To demonstrate this lets create a table so follows:

CREATE TABLE dbo.Test
(
    Id INT IDENTITY(1,1) NOT NULL PRIMARY KEY,
    StatusId INT NOT NULL,
    SomeText VARCHAR(100) NOT NULL
);
GO

Now we can populate this with 100,00 rows as follows:

INSERT INTO dbo.Test (StatusId, SomeText)
VALUES (1, 'Some test data');
GO 100000

So we now have 100,000 rows where the StatusId = 1.  Let’s update 100 rows to have a StatusId = 2.

UPDATE TOP (100) dbo.Test
SET StatusId = 2
WHERE StatusId = 1;

Let’s update the statistics on the table just to make sure we’re all up to date.

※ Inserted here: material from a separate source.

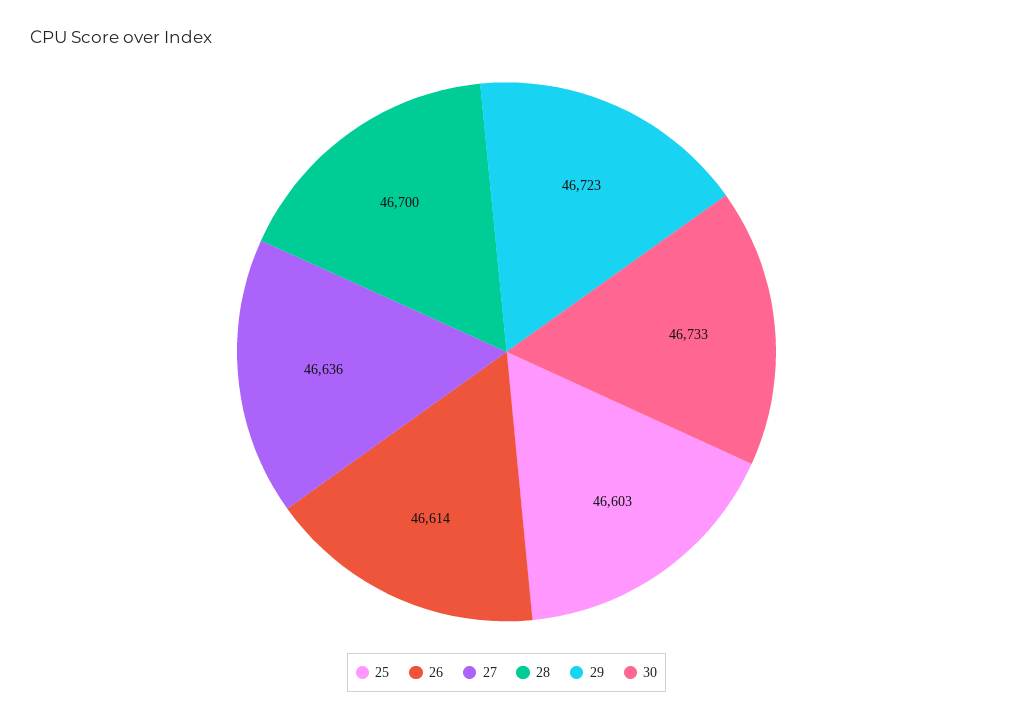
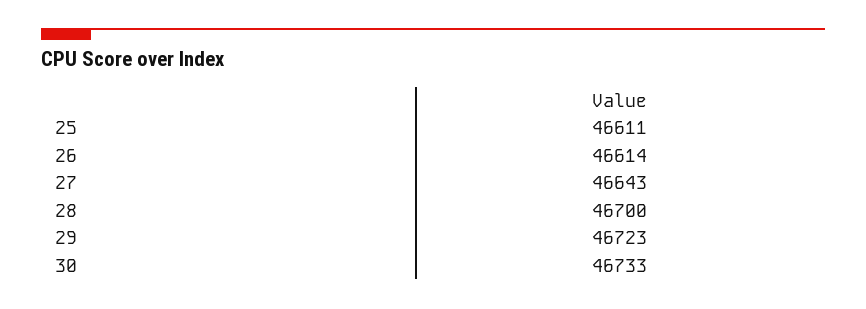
25: 46603 -> 46611
27: 46636 -> 46643

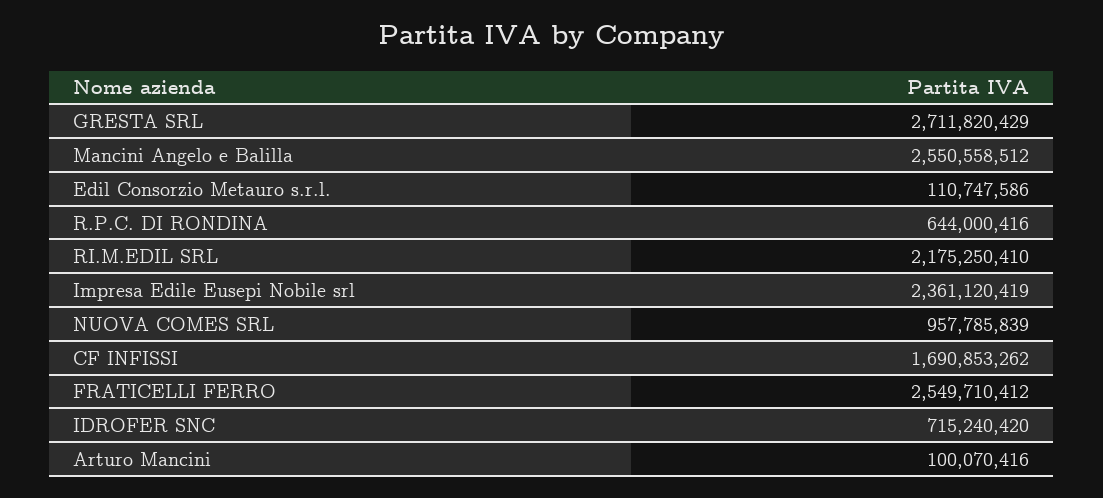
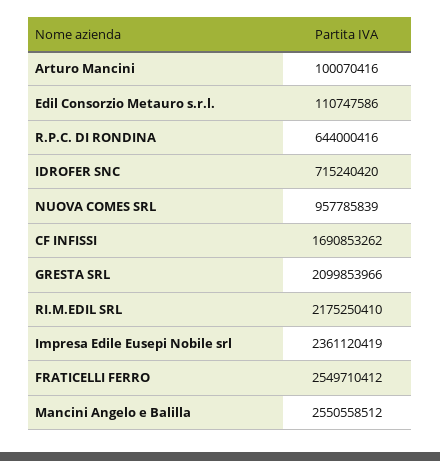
GRESTA SRL: 2711820429 -> 2099853966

UPDATE STATISTICS dbo.Test;

Now we can run the two different types of query that yield the same results.

SELECT *
FROM dbo.Test
WHERE StatusId = 1;
GO
DECLARE @StatusId INT = 1;
SELECT *
FROM dbo.Test
WHERE StatusId = @StatusId;
GO

If we look at the execution plan we can see the first query without the parameter has managed to estimate the number of rows correctly.

ParametersInQueries01

The query with the parameters has estimated the number of rows as 50,000.

ParametersInQueries02

SQL Server has worked out that there are two possible values in the StatusId column and it’s parametrised the query based on either of those values.  If we update another 100 rows to have a third StatusId will we see the estimated number of rows changes.

UPDATE TOP (100) dbo.Test
SET StatusId = 3
WHERE StatusId = 1;
GO
UPDATE STATISTICS dbo.Test;
GO
SELECT *
FROM dbo.Test
WHERE StatusId = 1;
GO
DECLARE @StatusId INT = 1;
SELECT *
FROM dbo.Test
WHERE StatusId = @StatusId;
GO

ParametersInQueries03

As this is a simple SELECT from one table SQL Server has parametrised the query which can be seen in the execution plan.  Notice the SELECT statement near the top has StatusId = @1.

ParametersInQueries04

This means that SQL Server will use the same execution plan if the query remains the same but with a different value for the StatusId.  So if we change the query to return the 100 rows that are at StatusId = 2 the estimated number of rows is bad for each query.

SELECT *
FROM dbo.Test
WHERE StatusId = 2;
GO
DECLARE @StatusId INT = 2;
SELECT *
FROM dbo.Test
WHERE StatusId = @StatusId;
GO

For the first query we have the following:

ParametersInQueries05

This is only because SQL Server parametrised the query and used the same plan for StatusId = 1 and StatusId = 2 but there are lots of restrictions that stop SQL Server doing this by default.  For example we can add another table that contains the status and create a foreign key to our first table as follows.

CREATE TABLE dbo.Status
(
    Id INT IDENTITY(1,1) NOT NULL PRIMARY KEY,
    StatusDescription VARCHAR(100) NOT NULL
);
GO
INSERT INTO dbo.Status (StatusDescription)
VALUES ('Queue'), ('Pickup'), ('Process');
GO
ALTER TABLE dbo.Test ADD CONSTRAINT FK_Test_StatusId FOREIGN KEY (StatusId) REFERENCES dbo.Status (Id);
GO

Using a JOIN prevent SQL Server from parametrising the query so we can run the following queries, one without using a parameter and one using a parameter.

SELECT *
FROM dbo.Test T
INNER JOIN dbo.Status S ON S.Id = T.StatusId
WHERE S.Id = 2;
GO
DECLARE @StatusId INT = 2;
SELECT *
FROM dbo.Test T
INNER JOIN dbo.Status S ON S.Id = T.StatusId
WHERE S.Id = @StatusId;
GO

We can see that both queries return the same 100 rows.  If we look at the execution plans we can see they are very different.  We can also see that the first query has not been parametrised and the plan contains the actual value of 2.

ParametersInQueries06

ParametersInQueries07

If we check the estimated and actual rows in the first execution plan we can see that the index seek and key lookup both have 100 for both values.  The estimated number of rows for the clustered index scan is still 33333.33 which is the number of rows divided by the number of distinct values in those rows.

Conclusion:

Each situation will be different but in most cases it looks like it is not a good idea to use a descriptive static variable in your code instead of using a hard coded value, i.e. one where the value of the parameter is always going to be the same.  SQL Server doesn’t know that the value in the variable is going to be the same every time and generates an execution plan based on all possible values.